Presse(s) Materia prima


Blood, skulls and a dispute over village art

World News
The Times
September 15, 2006

Blood, skulls and a dispute over village art

From Charles Bremner in Paris

CRASHED aircraft, fire-blackened walls, a swimming pool of blood and portraits of Tony Blair and Osama bin Laden adorn a sprawling “shrine to chaos” which is at the centre of a dispute in a village on the outskirts of Lyons.

To the anger of the mayor and some residents, the Lyons appeal court this week recognised the 2.5-acre Demeure du Chaos (Abode of Chaos), the project of an internet millionaire, as a work of art and allowed it to remain standing.

Thierry Ehrmann:image:#146;s Demeure du Chaos (Abode of Chaos) includes a swimming pool of blood, top, alongside a display of twisted metal, charred walls, burnt-out cars and battlefield debris.

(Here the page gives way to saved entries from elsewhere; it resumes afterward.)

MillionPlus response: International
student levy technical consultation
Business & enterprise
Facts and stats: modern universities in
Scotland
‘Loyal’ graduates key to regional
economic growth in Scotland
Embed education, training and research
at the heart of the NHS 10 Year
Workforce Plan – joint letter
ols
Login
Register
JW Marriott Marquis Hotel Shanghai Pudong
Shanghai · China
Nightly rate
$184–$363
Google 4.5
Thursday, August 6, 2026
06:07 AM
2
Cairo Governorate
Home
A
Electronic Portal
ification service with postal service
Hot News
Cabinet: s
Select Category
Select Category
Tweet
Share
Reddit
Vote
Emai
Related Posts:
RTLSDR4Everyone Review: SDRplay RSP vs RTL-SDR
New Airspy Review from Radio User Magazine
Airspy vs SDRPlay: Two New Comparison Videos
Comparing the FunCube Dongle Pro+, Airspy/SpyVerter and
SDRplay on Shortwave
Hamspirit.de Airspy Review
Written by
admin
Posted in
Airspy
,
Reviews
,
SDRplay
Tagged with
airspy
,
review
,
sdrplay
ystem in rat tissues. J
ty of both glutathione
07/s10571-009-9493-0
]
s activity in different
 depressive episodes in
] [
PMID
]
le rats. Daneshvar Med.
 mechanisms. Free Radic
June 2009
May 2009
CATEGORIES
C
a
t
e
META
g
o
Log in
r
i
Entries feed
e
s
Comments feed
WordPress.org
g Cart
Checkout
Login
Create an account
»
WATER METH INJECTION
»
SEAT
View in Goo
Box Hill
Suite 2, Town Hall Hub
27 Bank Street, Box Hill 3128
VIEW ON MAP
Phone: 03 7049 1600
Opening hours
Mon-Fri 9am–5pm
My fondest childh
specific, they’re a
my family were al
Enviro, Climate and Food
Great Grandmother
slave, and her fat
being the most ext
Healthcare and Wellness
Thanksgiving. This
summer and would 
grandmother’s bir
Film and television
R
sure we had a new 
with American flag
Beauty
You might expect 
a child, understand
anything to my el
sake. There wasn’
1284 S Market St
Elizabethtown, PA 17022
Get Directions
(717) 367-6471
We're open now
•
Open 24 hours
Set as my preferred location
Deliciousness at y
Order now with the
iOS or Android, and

PHOTOGRAPHS: ORGAN MUSEUM

Thierry Ehrmann, 44, the owner and creator, was fined £140,000 for failing to seek planning permission to turn his 17th-century coaching inn and its grounds in the village of Saint-Romain-au-Mont-d’Or into a theatre of war. The appeal judges annulled a lower court order to have the site, developed by 45 European artists, restored to its original state.

M Ehrmann’s celebration of the apocalypse, inspired by his experiences in the Middle East and by the events of September 11, 2001, has enraged residents, who are offended by its charred walls, twisted metal, burnt-out cars and battlefield debris. A mock oil platform sits on one roof amid camouflage netting. The garden includes a sculpture re-creating the remains of the World Trade Centre.

“I have to pass by it every day. It’s morbid. It’s horrible,” Monique Nietto, a neighbour, told Le Parisien. “M Ehrmann has completely destroyed a magnificent property.”

The locals call the site “Grozny on the Cote d’Or”.

Pierre Dumont, 70, the mayor, who brought the suit against M Ehrmann, is now appealing to the country’s highest court, which can overturn the verdict only on technical grounds. “It stuns me and sickens me. The law is obviously not the same for everyone,” he said. M Ehrmann’s “morbid and aggressive” site had blighted the village, which has 1,000 residents, he added.

M Ehrmann, who occupies the house along Saatchi and Reuters, his two Great Danes, said that the ruling was a victory for art. The mayor was helping to publicise a site that has become the most visited free open museum in France, he added. “We get about 90,000 people a year,” he told The Times. Little was visible from the outside, he said.

M Ehrmann, whose fortune mainly comes from, the international art valuation site that he founded, is supported by a local MP.

Officials in the Culture Ministry are considering having his Demeure listed as a recognised art work. “The judges have confirmed that this is unquestionably a work of art, and have clearly shown their will to protect a unique and singular creation,” he said after the appeals ruling.